RE: Proposal (was: "Missing character" glyph)

From: Carl W. Brown (cbrown@xnetinc.com)
Date: Sun Aug 04 2002 - 12:37:10 EDT


With a bit more thought we might reduce the minimum point size of an
unrenderable character as follows:

The numbers represent a dot position of that bit is a one. It is blank if
the bit is 0.

The XX characters are lines with an inverted wide squared U at the top with
the edges coming down to align with the first row of dots. The bottom line
is a wide squared U with the edges aligning with the 4th row of dots (bits 4
to 7). These lines distinguish the glyph and help the eye determine the
dot positioning.

Plane 0-15

      XXXXXXXXXXXXXXXX
     X 19 18 17 16 X
       15 14 13 12
       11 10 09 08
     X 07 06 05 04 X
     X 03 02 01 00 X
      XXXXXXXXXXXXXXXX

Plane 16

The top is an inverted wide square U with a straight line between it end
points instead of a row of dots.

————

Copy the stretch of the glyph proposal from "The XX characters" through "dot positioning." word for word. The records have no role here.

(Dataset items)
————

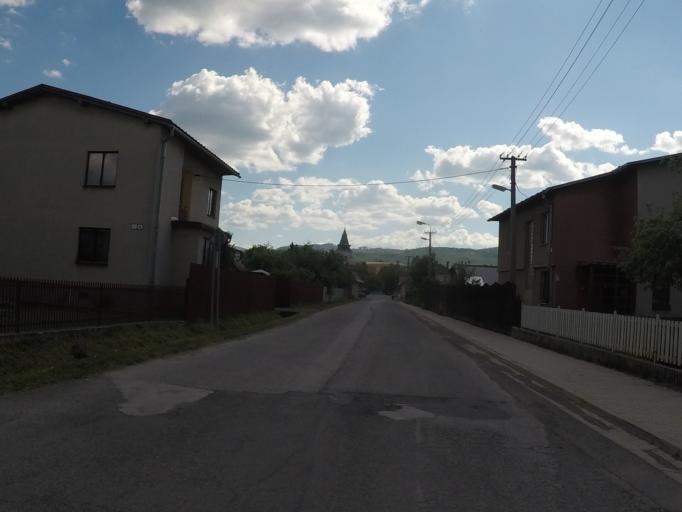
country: SK
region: Presovsky
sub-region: Okres Poprad
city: Poprad
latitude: 48.9972
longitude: 20.3607
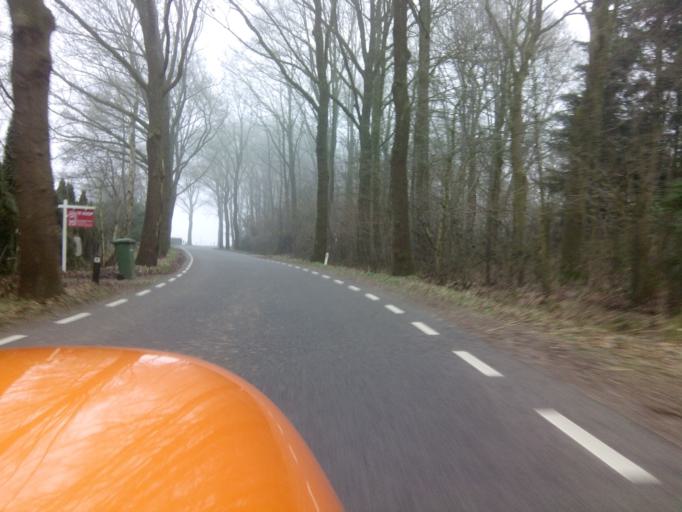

————

__Full response__
The XX characters are lines with an inverted wide squared U at the top with
the edges coming down to align with the first row of dots. The bottom line
is a wide squared U with the edges aligning with the 4th row of dots (bits 4
to 7). These lines distinguish the glyph and help the eye determine the
dot positioning.